La maison neuve qu'habitait à Chrischona Mme Rappard de Rham ne tarda pas à être visitée par le deuil. Le fils cadet, Louis, avait déjà le poumon malade lorsque la famille s'était installée là en mai 1876. Grâce à l'air tonique et bienfaisant des hauteurs, une année s'écoula sans que le mal fit trop de progrès, et le cher malade, les regards tournés vers l'éternité, puisait joies et encouragements dans l'atmosphère spirituelle qui l'enveloppait. Mais, à mesure que l'homme intérieur se renouvelait de jour en jour et se préparait à jouir du « poids éternel de gloire », l'homme extérieur déclinait, et, en septembre 1877, arriva le signal du départ. Louis était prêt. Étant élève du collège de Lerber à Berne, il avait donné son coeur au Sauveur, au cours de cette semaine de janvier 1875 dont il a été question plus haut. Dès lors, il n'avait cessé de progresser. Son cantique favori: « In der Felsenkluft geborgen (1) » (Blotti dans le creux du Rocher), exprimait bien sa joyeuse expérience dans les derniers temps de sa vie. La dernière nuit il dit à la servante, encore inconvertie, combien le Seigneur Jésus rend heureux les siens et l'engagea à venir à lui. Il exprima le désir de voir autour de son lit de mort les élèves des deux classes supérieures : « Nous nous retrouverons auprès du Seigneur, dirent encore ses lèvres mourantes, si vous restez fidèles jusqu'à la fin. »

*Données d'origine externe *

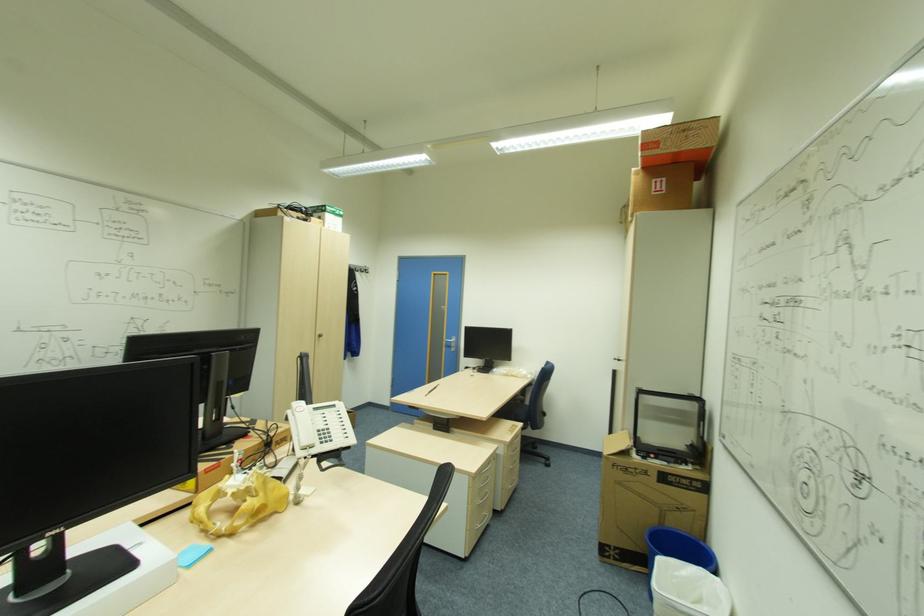
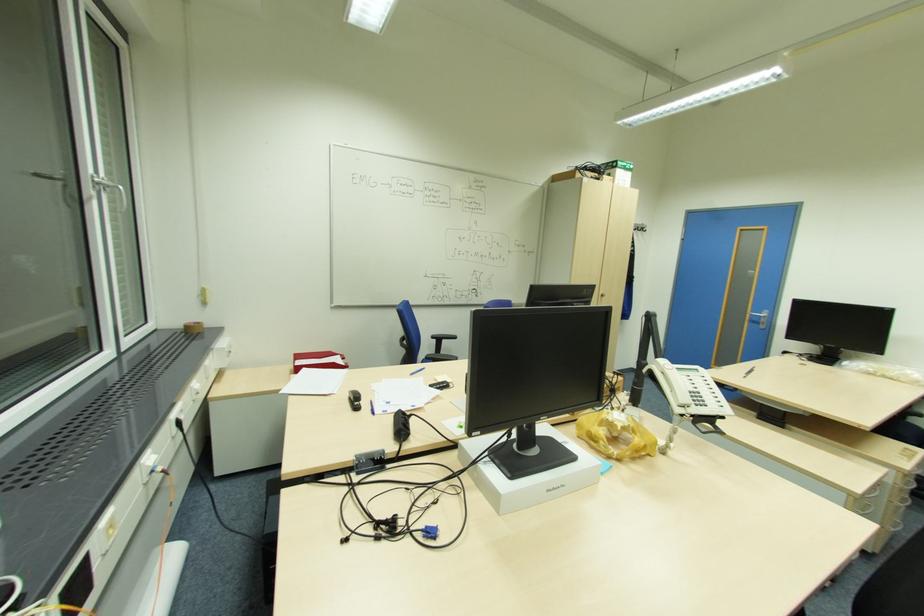
Find the pixel in the second image that matches pixel 476 477 in the first image.

(857, 498)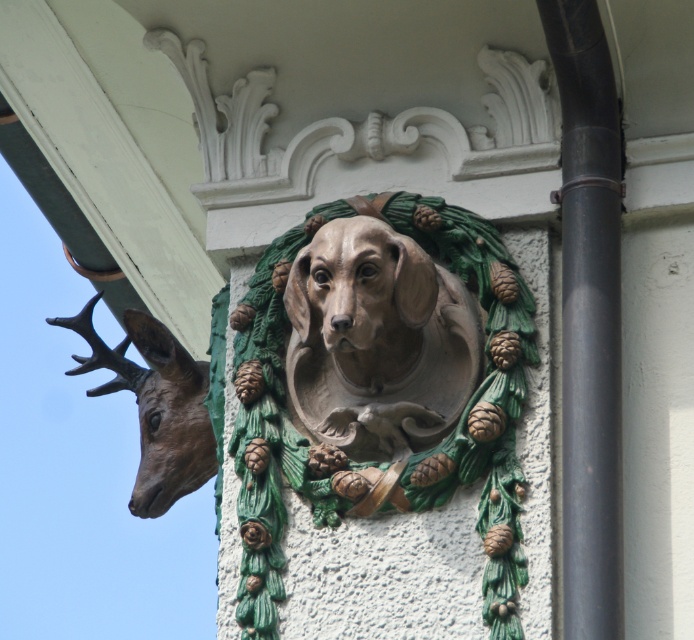
You are an architect examining the building facade. You need to install a new decorative element that requires a base wider than the existing objects. Which object between the matte gray stone dog at center and the black matte pipe at right should you avoid placing the base near to ensure sufficient space?

You should avoid placing the base near the black matte pipe at right because it is wider than the matte gray stone dog at center, making it less suitable for requiring a wider base.

You are an art conservator examining the relief. You need to clean the matte gray stone dog at center and the bronze textured deer head at left. Which object should you clean first if you want to start with the one that is closer to you?

The matte gray stone dog at center is in front of the bronze textured deer head at left, so you should clean the matte gray stone dog at center first since it is closer to you.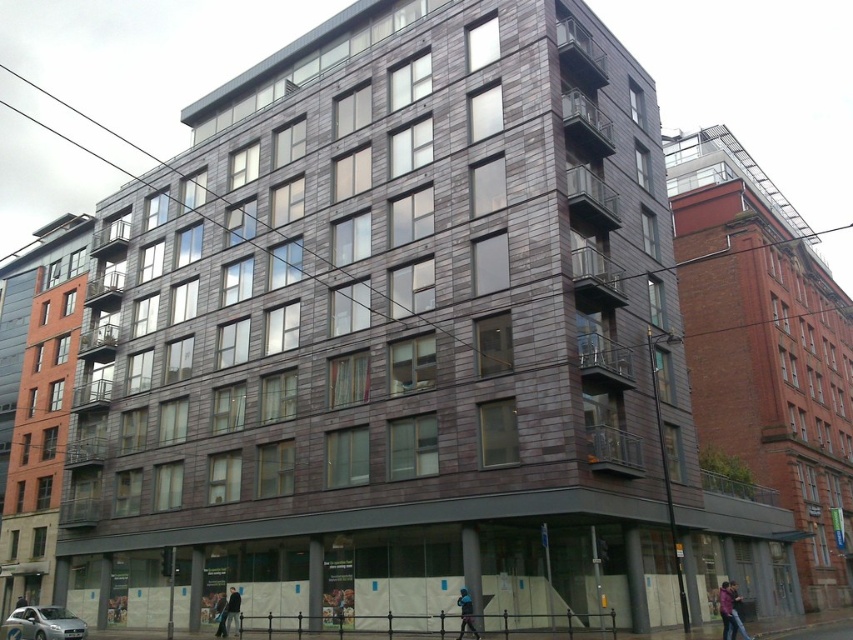
You are a delivery person trying to place a package between the blue fabric jacket at lower center and the dark blue jacket at lower center. Can the package fit between them if the package is 1.2 meters wide?

The blue fabric jacket at lower center is wider than the dark blue jacket at lower center, but the exact width difference isn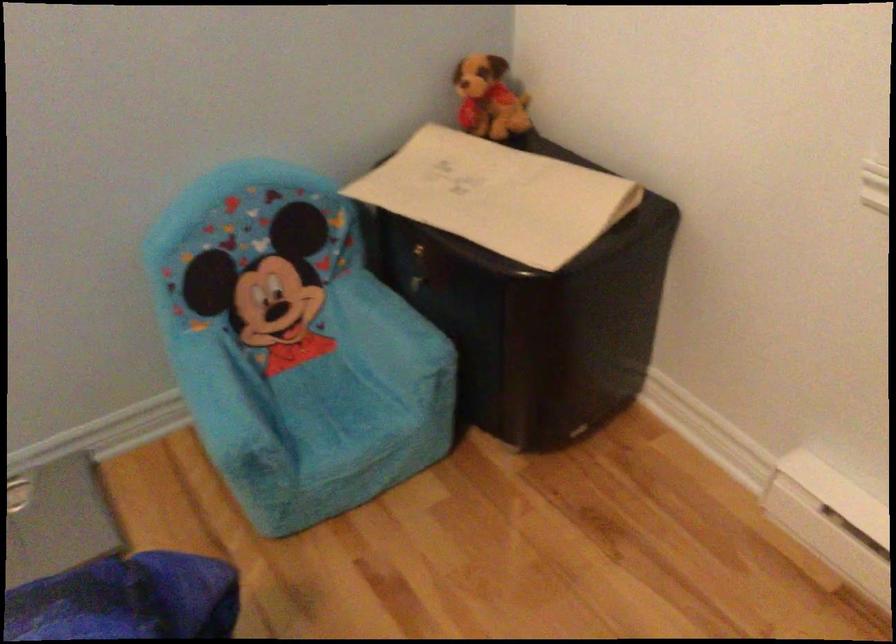
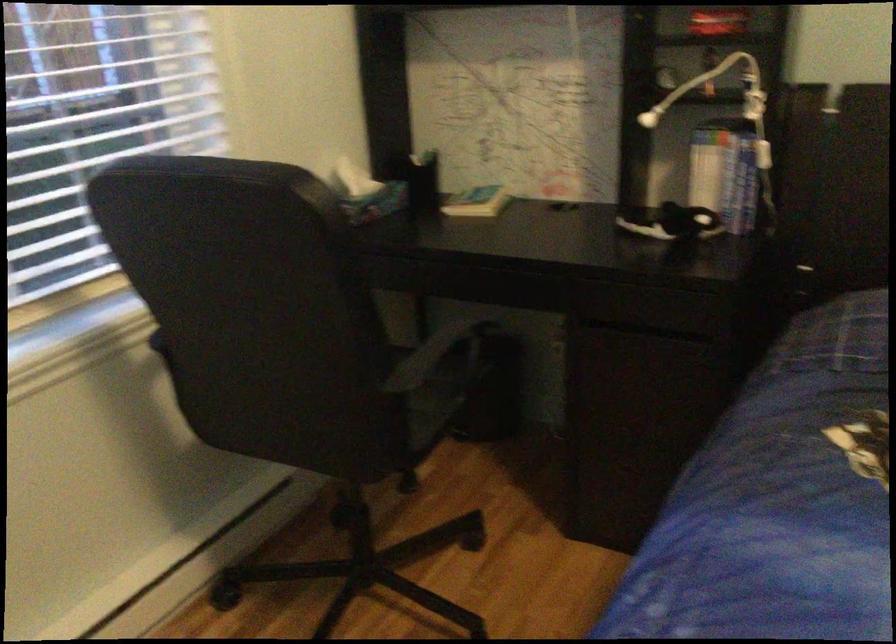
The images are taken continuously from a first-person perspective. In which direction is your viewpoint rotating?

The camera's rotation is toward right-down.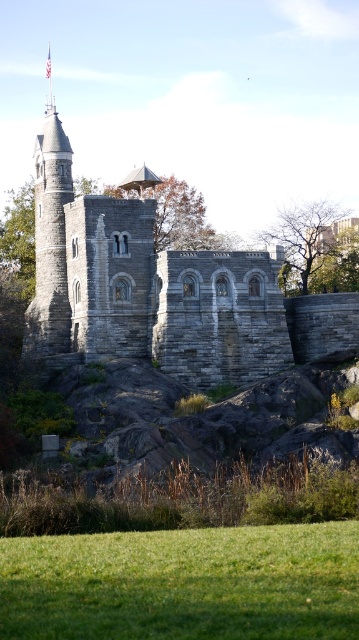
Question: Can you confirm if green grassy field at lower center is wider than gray stone tower at left?

Choices:
 (A) yes
 (B) no

Answer: (A)

Question: Considering the relative positions of green grassy field at lower center and gray stone tower at left in the image provided, where is green grassy field at lower center located with respect to gray stone tower at left?

Choices:
 (A) below
 (B) above

Answer: (A)

Question: Among these points, which one is farthest from the camera?

Choices:
 (A) (59, 312)
 (B) (40, 609)

Answer: (A)

Question: Where is green grassy field at lower center located in relation to gray stone tower at left in the image?

Choices:
 (A) left
 (B) right

Answer: (B)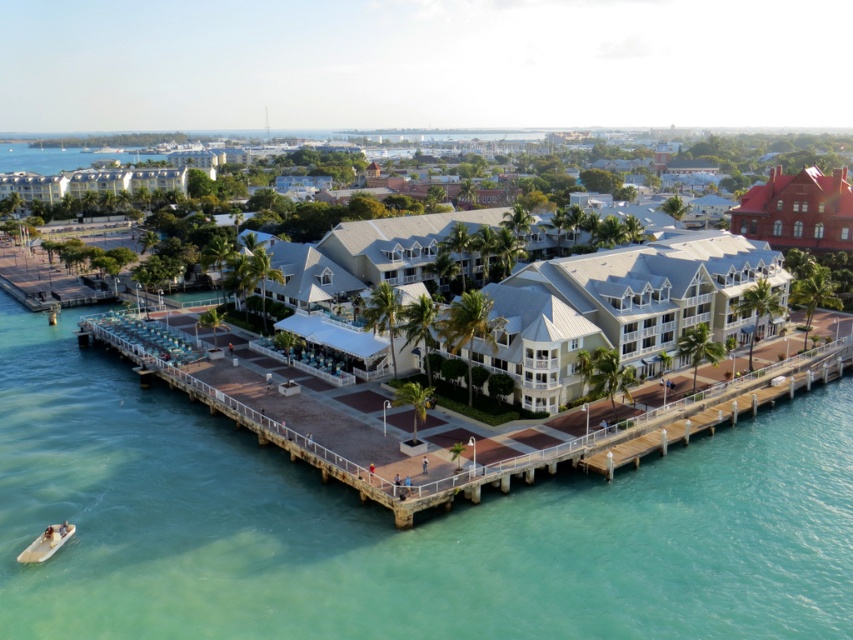
You are standing at the point labeled as point (476,465) in the image. Looking around, you see a white wooden dock at lower center. Which direction should you face to look towards the white wooden dock at lower center?

Since you are already at the point corresponding to the white wooden dock at lower center, you are already facing it or need to look down. The point (476,465) is exactly where the white wooden dock at lower center is located.

You are planning to install a wireless network between the light beige stucco building at center and the red brick building at upper right. The network requires a direct line of sight and a maximum distance of 60 meters. Based on the scene, will the network setup be feasible?

The light beige stucco building at center and the red brick building at upper right are 63.27 meters apart, which exceeds the maximum distance of 60 meters required for the network setup. Therefore, the network setup will not be feasible.

You are standing at the point marked as point [489,362] on the map of the waterfront scene. If you look directly towards the wooden pier, which object from the scene would be closest to your line of sight?

The wooden pier is the closest object to your line of sight from point [489,362] since it is the main structure extending into the water and directly in front of the cluster of buildings where the point is located.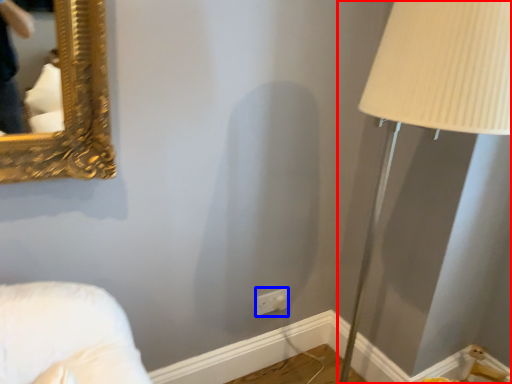
Question: Among these objects, which one is farthest to the camera, table lamp (highlighted by a red box) or electric outlet (highlighted by a blue box)?

Choices:
 (A) table lamp
 (B) electric outlet

Answer: (B)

Ainsi s'en alla ce jeune homme de dix-neuf ans, gerbe mûrie et moissonnée de bonne heure.

Peu de mois plus tard, tôt après le nouvel-an, allant en visite à Neukirchen, Mme Rappard-de-Rham trouva dans un état inquiétant sa fille Minna, âgée de vingt-quatre ans, qui avait dû aller passer l'hiver auprès du vieil oncle Bräm, laissé veuf. Le médecin la déclara bientôt atteinte de phtisie galopante. Un changement d'air n'amena aucune amélioration, et à la fin de mars la pauvre mère brisée ramenait à Chrischona cette fraîche fleur si tôt flétrie. Les premiers jours de mai, la jeune vie s'éteignait.

Minna d'ailleurs connaissait aussi le Sauveur et n'avait aucune peur de la mort. Peu de jours avant la fin, en état de rêverie fiévreuse, elle manifestait inconsciemment ses dispositions et son amour du travail pour autrui dans ces mots touchants: « Le Seigneur Jésus vient de me dire

Minna, j'ai déjà de l'ouvrage tout prêt pour toi au ciel. »

Ces deux deuils ne furent pas seuls en ce temps-là à assombrir l'horizon. Au commencement de mars déjà Rappard avait été pris d'un fort refroidissement. Non seulement la toux ne le quittait pas, mais il maigrissait à vue d'oeil ; le mal perfide, semblait-il, l'attaquait à son tour. De violents accès de fièvre ajoutaient à sa faiblesse. Cependant, toutes les fois qu'il le pouvait, il s'acquittait de ses fonctions; tout en s'en remettant au Seigneur comme à son médecin, il ne méprisait point les fortifiants que lui offrait l'affection. Il ne voulut toutefois pas entendre parler d'un congé prolongé avant les vacances annuelles. Il ne pouvait, disait-il, rester sans rien faire, et il voulait tenir bon jusqu'à ce que le Seigneur lui dît: « Henri, couche-toi et meurs ! »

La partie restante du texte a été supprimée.